The prompt did not specify to produce values with different endings. As with previous simulations, the model prefers values ending in 0.
all_sim_data <- all_sim_data %>%
mutate(ending_digit = stringr::str_extract(all_sim_data$reaction_time, "\\d$")) %>%
mutate(ending_digit = as.numeric(ending_digit))
ggplot(all_sim_data, aes(x=ending_digit))+
geom_histogram(binwidth=1, color="white")+
scale_x_continuous(breaks=seq(0,9,1))+
theme_classic(base_size = 10)+
xlab("Simulated RT Ones Digit")
# report accuracy data
accuracy_data_subject <- all_sim_data %>%
mutate(compatible = case_when(stimulus == "red" & location == "right" ~ "compatible",
stimulus == "red" & location == "left" ~ "incompatible",
stimulus == "green" & location == "right" ~ "incompatible",
stimulus == "green" & location == "left" ~ "compatible")
)%>%
mutate(accuracy = case_when(stimulus == "red" & response == "right" ~ TRUE,
stimulus == "red" & response != "right" ~ FALSE,
stimulus == "green" & response == "left" ~ TRUE,
stimulus == "green" & response != "left" ~ FALSE
)
) %>%
group_by(compatible,sim_subject) %>%
summarize(proportion_correct = mean(accuracy), .groups = "drop")

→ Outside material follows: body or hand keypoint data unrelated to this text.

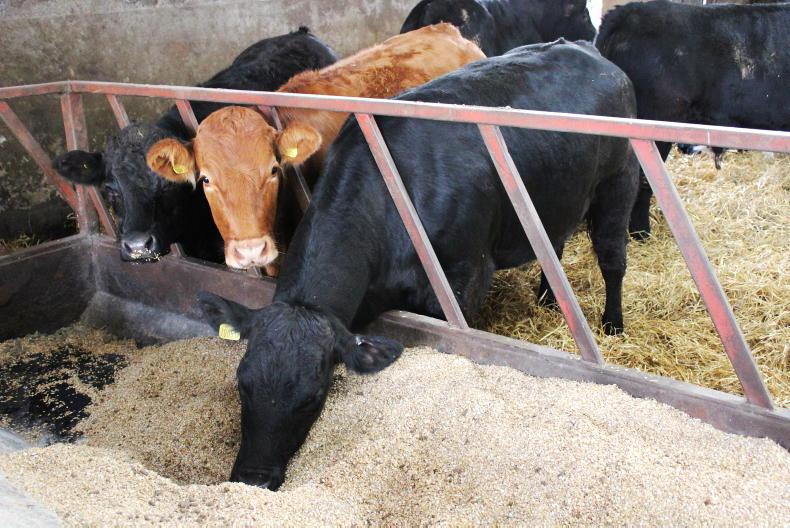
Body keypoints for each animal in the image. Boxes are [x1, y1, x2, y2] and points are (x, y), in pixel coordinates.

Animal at [196, 40, 639, 489]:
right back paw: (549, 300)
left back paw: (612, 325)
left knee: (612, 258)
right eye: (242, 383)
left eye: (312, 397)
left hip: (621, 181)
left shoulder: (463, 280)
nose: (251, 478)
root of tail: (581, 46)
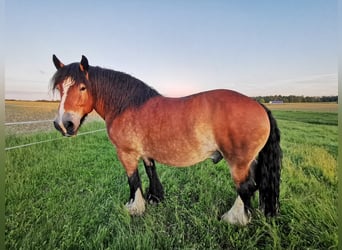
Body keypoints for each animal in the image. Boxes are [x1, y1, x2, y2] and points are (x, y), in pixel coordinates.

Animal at [50, 55, 280, 227]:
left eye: (82, 87)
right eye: (60, 88)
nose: (64, 124)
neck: (126, 105)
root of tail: (259, 105)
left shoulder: (126, 154)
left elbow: (133, 180)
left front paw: (134, 208)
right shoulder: (145, 153)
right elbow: (151, 173)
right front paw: (155, 199)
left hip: (238, 163)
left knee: (245, 187)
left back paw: (233, 219)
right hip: (251, 161)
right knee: (254, 186)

ggplot(accuracy_data_subject, aes(x = compatible,
y = proportion_correct))+
geom_violin()+
stat_summary(fun = "mean",
geom = "crossbar",
color = "red")+
geom_point()+
theme_classic(base_size=15)+
ylab("Simulated Proportion Correct")+
xlab("Compatibility")
There was a clear Simon effect in the accuracy data. There were several simulated subjects who had no correct trials in one of the two conditions, so reaction time data wasn’t analyzed further.
The model in some sense fell prey to the Simon effect, as it performed terribly on incompatible trials. On the one hand it had no problem issuing responses, but the data did not resemble typical ranges of reaction times in this task. Perhaps the GPT simulation would improve with variations on the prompt structure.